» **Your instructions**
When the material ends, stop; until then, set down every line exactly.

§

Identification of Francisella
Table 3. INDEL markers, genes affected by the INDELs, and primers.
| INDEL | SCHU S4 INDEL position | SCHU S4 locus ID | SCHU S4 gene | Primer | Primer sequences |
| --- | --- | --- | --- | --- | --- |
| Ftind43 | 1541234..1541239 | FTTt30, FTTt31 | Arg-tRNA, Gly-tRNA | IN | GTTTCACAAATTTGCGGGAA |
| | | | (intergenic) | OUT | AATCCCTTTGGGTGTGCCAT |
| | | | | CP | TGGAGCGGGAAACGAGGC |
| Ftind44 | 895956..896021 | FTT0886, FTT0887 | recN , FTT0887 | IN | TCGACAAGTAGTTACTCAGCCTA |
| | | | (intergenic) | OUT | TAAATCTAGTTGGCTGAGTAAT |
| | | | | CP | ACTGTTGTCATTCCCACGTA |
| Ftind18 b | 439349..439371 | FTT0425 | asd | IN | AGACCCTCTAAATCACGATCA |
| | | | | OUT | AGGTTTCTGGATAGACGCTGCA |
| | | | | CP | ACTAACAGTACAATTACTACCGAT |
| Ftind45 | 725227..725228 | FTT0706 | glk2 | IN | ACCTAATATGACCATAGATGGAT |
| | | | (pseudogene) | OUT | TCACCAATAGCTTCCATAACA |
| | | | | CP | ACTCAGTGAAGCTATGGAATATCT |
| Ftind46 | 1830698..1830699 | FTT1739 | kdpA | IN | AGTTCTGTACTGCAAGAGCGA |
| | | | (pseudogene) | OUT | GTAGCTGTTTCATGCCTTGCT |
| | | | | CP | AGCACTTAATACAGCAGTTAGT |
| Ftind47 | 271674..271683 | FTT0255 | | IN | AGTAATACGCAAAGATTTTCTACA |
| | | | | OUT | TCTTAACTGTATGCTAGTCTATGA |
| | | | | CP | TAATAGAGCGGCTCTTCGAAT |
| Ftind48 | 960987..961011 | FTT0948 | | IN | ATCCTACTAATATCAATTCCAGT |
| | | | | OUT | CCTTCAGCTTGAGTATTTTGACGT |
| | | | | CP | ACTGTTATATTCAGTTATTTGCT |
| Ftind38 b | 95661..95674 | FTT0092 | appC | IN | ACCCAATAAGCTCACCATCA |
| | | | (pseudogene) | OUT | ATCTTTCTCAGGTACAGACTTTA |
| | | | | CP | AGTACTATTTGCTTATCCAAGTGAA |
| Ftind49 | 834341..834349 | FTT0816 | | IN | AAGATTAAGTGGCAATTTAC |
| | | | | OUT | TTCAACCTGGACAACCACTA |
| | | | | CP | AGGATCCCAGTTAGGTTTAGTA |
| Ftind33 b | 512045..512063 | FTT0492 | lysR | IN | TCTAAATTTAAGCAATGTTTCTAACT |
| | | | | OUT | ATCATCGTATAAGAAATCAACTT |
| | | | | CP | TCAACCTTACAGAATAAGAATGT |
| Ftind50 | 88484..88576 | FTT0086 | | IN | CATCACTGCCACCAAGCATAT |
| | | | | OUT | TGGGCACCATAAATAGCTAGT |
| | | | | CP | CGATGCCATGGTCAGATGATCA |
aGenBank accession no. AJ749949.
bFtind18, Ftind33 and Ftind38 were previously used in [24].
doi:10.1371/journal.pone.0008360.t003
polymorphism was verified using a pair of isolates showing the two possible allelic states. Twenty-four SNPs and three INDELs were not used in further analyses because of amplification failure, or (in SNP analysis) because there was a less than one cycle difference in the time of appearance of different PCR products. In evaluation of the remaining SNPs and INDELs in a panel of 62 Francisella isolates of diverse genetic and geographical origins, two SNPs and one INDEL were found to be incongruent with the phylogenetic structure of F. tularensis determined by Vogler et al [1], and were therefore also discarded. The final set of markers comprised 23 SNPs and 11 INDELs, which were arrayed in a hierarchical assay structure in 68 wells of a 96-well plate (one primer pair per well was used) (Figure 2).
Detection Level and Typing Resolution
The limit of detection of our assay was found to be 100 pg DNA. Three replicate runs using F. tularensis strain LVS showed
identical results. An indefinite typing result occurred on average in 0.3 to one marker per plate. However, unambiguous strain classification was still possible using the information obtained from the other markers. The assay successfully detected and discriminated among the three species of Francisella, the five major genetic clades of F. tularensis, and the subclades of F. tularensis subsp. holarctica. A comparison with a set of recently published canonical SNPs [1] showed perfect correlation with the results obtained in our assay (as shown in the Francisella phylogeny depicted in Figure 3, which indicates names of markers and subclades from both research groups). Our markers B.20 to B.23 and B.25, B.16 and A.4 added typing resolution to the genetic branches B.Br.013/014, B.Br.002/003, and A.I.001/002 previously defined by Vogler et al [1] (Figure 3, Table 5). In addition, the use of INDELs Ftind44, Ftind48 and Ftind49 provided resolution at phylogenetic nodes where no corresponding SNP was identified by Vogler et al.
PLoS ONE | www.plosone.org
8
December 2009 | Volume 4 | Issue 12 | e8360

§

» **Output of the exercise**
Identification of Francisella
Table 3. INDEL markers, genes affected by the INDELs, and primers.
| INDEL | SCHU S4 INDEL position | SCHU S4 locus ID | SCHU S4 gene | Primer | Primer sequences |
| --- | --- | --- | --- | --- | --- |
| Ftind43 | 1541234..1541239 | FTTt30, FTTt31 | Arg-tRNA, Gly-tRNA | IN | GTTTCACAAATTTGCGGGAA |
| | | | (intergenic) | OUT | AATCCCTTTGGGTGTGCCAT |
| | | | | CP | TGGAGCGGGAAACGAGGC |
| Ftind44 | 895956..896021 | FTT0886, FTT0887 | recN , FTT0887 | IN | TCGACAAGTAGTTACTCAGCCTA |
| | | | (intergenic) | OUT | TAAATCTAGTTGGCTGAGTAAT |
| | | | | CP | ACTGTTGTCATTCCCACGTA |
| Ftind18 b | 439349..439371 | FTT0425 | asd | IN | AGACCCTCTAAATCACGATCA |
| | | | | OUT | AGGTTTCTGGATAGACGCTGCA |
| | | | | CP | ACTAACAGTACAATTACTACCGAT |
| Ftind45 | 725227..725228 | FTT0706 | glk2 | IN | ACCTAATATGACCATAGATGGAT |
| | | | (pseudogene) | OUT | TCACCAATAGCTTCCATAACA |
| | | | | CP | ACTCAGTGAAGCTATGGAATATCT |
| Ftind46 | 1830698..1830699 | FTT1739 | kdpA | IN | AGTTCTGTACTGCAAGAGCGA |
| | | | (pseudogene) | OUT | GTAGCTGTTTCATGCCTTGCT |
| | | | | CP | AGCACTTAATACAGCAGTTAGT |
| Ftind47 | 271674..271683 | FTT0255 | | IN | AGTAATACGCAAAGATTTTCTACA |
| | | | | OUT | TCTTAACTGTATGCTAGTCTATGA |
| | | | | CP | TAATAGAGCGGCTCTTCGAAT |
| Ftind48 | 960987..961011 | FTT0948 | | IN | ATCCTACTAATATCAATTCCAGT |
| | | | | OUT | CCTTCAGCTTGAGTATTTTGACGT |
| | | | | CP | ACTGTTATATTCAGTTATTTGCT |
| Ftind38 b | 95661..95674 | FTT0092 | appC | IN | ACCCAATAAGCTCACCATCA |
| | | | (pseudogene) | OUT | ATCTTTCTCAGGTACAGACTTTA |
| | | | | CP | AGTACTATTTGCTTATCCAAGTGAA |
| Ftind49 | 834341..834349 | FTT0816 | | IN | AAGATTAAGTGGCAATTTAC |
| | | | | OUT | TTCAACCTGGACAACCACTA |
| | | | | CP | AGGATCCCAGTTAGGTTTAGTA |
| Ftind33 b | 512045..512063 | FTT0492 | lysR | IN | TCTAAATTTAAGCAATGTTTCTAACT |
| | | | | OUT | ATCATCGTATAAGAAATCAACTT |
| | | | | CP | TCAACCTTACAGAATAAGAATGT |
| Ftind50 | 88484..88576 | FTT0086 | | IN | CATCACTGCCACCAAGCATAT |
| | | | | OUT | TGGGCACCATAAATAGCTAGT |
| | | | | CP | CGATGCCATGGTCAGATGATCA |
aGenBank accession no. AJ749949.
bFtind18, Ftind33 and Ftind38 were previously used in [24].
doi:10.1371/journal.pone.0008360.t003
polymorphism was verified using a pair of isolates showing the two possible allelic states. Twenty-four SNPs and three INDELs were not used in further analyses because of amplification failure, or (in SNP analysis) because there was a less than one cycle difference in the time of appearance of different PCR products. In evaluation of the remaining SNPs and INDELs in a panel of 62 Francisella isolates of diverse genetic and geographical origins, two SNPs and one INDEL were found to be incongruent with the phylogenetic structure of F. tularensis determined by Vogler et al [1], and were therefore also discarded. The final set of markers comprised 23 SNPs and 11 INDELs, which were arrayed in a hierarchical assay structure in 68 wells of a 96-well plate (one primer pair per well was used) (Figure 2).
Detection Level and Typing Resolution
The limit of detection of our assay was found to be 100 pg DNA. Three replicate runs using F. tularensis strain LVS showed
identical results. An indefinite typing result occurred on average in 0.3 to one marker per plate. However, unambiguous strain classification was still possible using the information obtained from the other markers. The assay successfully detected and discriminated among the three species of Francisella, the five major genetic clades of F. tularensis, and the subclades of F. tularensis subsp. holarctica. A comparison with a set of recently published canonical SNPs [1] showed perfect correlation with the results obtained in our assay (as shown in the Francisella phylogeny depicted in Figure 3, which indicates names of markers and subclades from both research groups). Our markers B.20 to B.23 and B.25, B.16 and A.4 added typing resolution to the genetic branches B.Br.013/014, B.Br.002/003, and A.I.001/002 previously defined by Vogler et al [1] (Figure 3, Table 5). In addition, the use of INDELs Ftind44, Ftind48 and Ftind49 provided resolution at phylogenetic nodes where no corresponding SNP was identified by Vogler et al.
PLoS ONE | www.plosone.org
8
December 2009 | Volume 4 | Issue 12 | e8360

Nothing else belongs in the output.